:: TEXTO PARA LEITURA ::

____

A linha tênue das indulgências

Joe Heschmeyer

Joe Heschmeyer

Uma manchete do Vatican News declara: “O Vaticano amplia oportunidades para lucrar indulgências aos mortos”, e você tem uma sensação de déjà vu… já não estivemos aqui antes? Afinal, foi toda a questão das indulgências que levou às 95 Teses de Martinho Lutero, a centelha da Reforma Protestante, no Halloween de 1517. Embora muitos de nós nos lembremos de Lutero como sendo “oposto às indulgências”, isso não é correto. Lutero defendeu uma concepção estrita do que uma indulgência fazia: que “as graças das indulgências dizem respeito apenas às penalidades da satisfação sacramental estabelecidas pelo homem”. Em outras palavras, Lutero acreditava que a Igreja poderia afrouxar as suas próprias penas, mas esse atar e afrouxar era só isso. No entanto, ele insistiu: “Quem falar contra a verdade a respeito das indulgências papais seja anátema e amaldiçoado”. Como mencionei antes, esta é a grande ironia das 95 Teses celebradas pelos protestantes: Lutero condena aqueles que negam as indulgências.

 

Foto de Wim van ‘t Einde na Unsplash

 

O problema de Lutero, pelo contrário, era com a venda de indulgências. Se as indulgências realmente conferem um benefício espiritual, é horrível tentar vender tal benefício. Na verdade, constitui o pecado da simonia, assim chamado por causa do Simão mencionado em Atos 8:18-20:

 

Vendo, pois, Simão que o Espírito era dado pela imposição das mãos dos apóstolos, ofereceu-lhes dinheiro, dizendo: “Dai-me também este poder, para que aquele sobre quem eu impuser as mãos receba o Espírito Santo”. Mas Pedro lhe disse: “Sua prata pereça com você, porque você julgou poder obter o dom de Deus com dinheiro!”

____

:: MATERIAL EXTRAÍDO ::
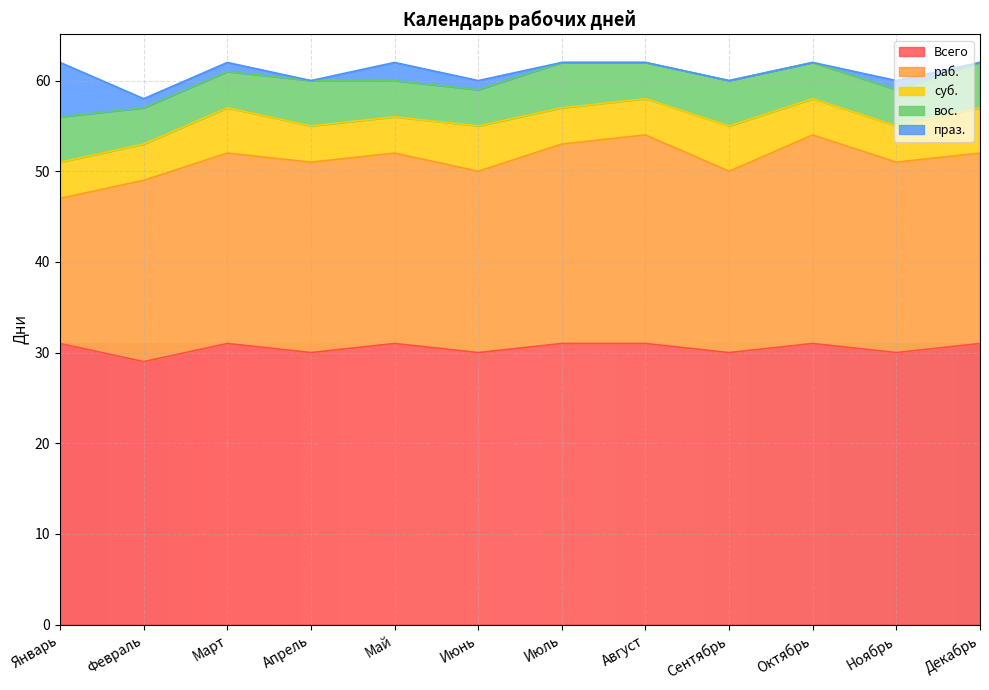

What is the greatest value displayed?

31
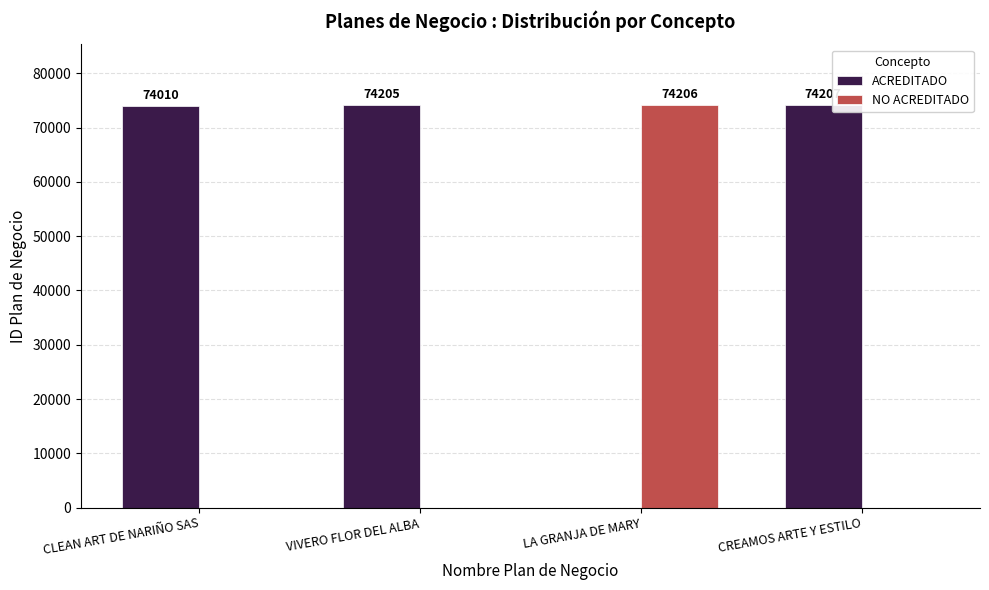

Reading left to right, transcribe all the data shown in this chart.

ACREDITADO: 74010	74205	0	74207
NO ACREDITADO: 0	0	74206	0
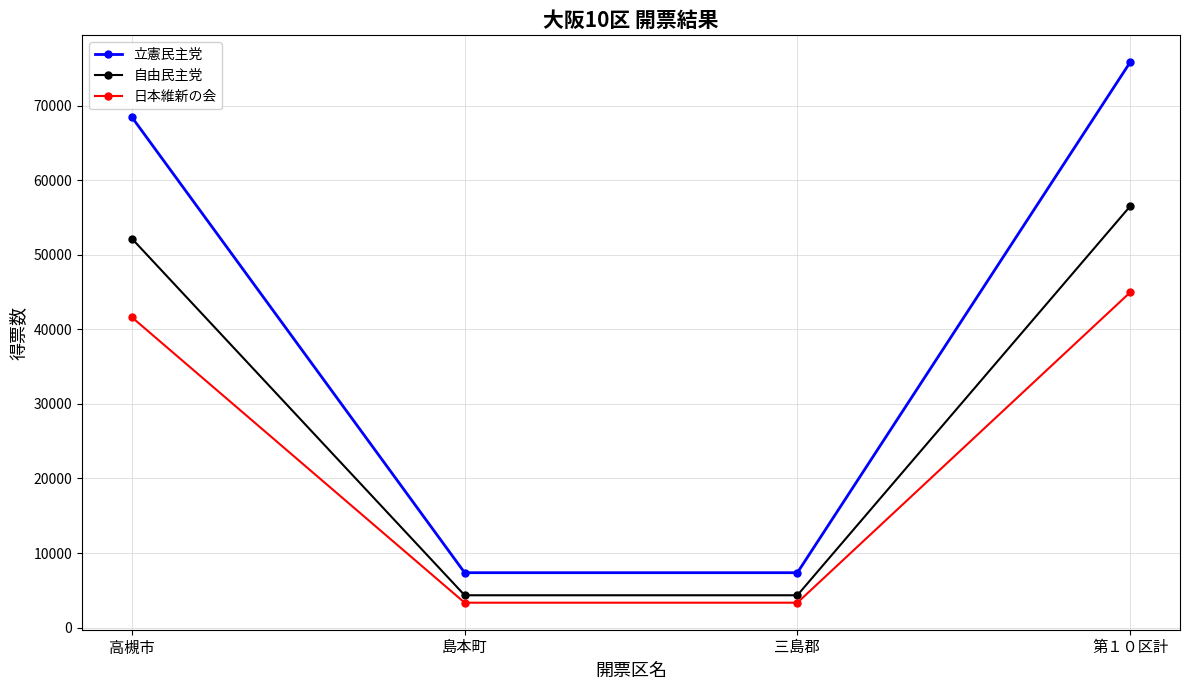

Is the value of 自由民主党 at 島本町 greater than the value of 日本維新の会 at 高槻市?

No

____

:: TAREFA A ::
Segundo o texto sobre as indulgências, em que ocasião Martinho Lutero apresentou as suas 95 Teses?
:: TAREFA B ::
Extraia todas as linhas da listagem sem nenhuma alteração e deixe as imagens fora da resposta.

:: RESPOSTA ESPERADA A ::
No Halloween de 1517.

:: RESPOSTA ESPERADA B ::
What is the greatest value displayed?

31

Reading left to right, transcribe all the data shown in this chart.

ACREDITADO: 74010	74205	0	74207
NO ACREDITADO: 0	0	74206	0

Is the value of 自由民主党 at 島本町 greater than the value of 日本維新の会 at 高槻市?

No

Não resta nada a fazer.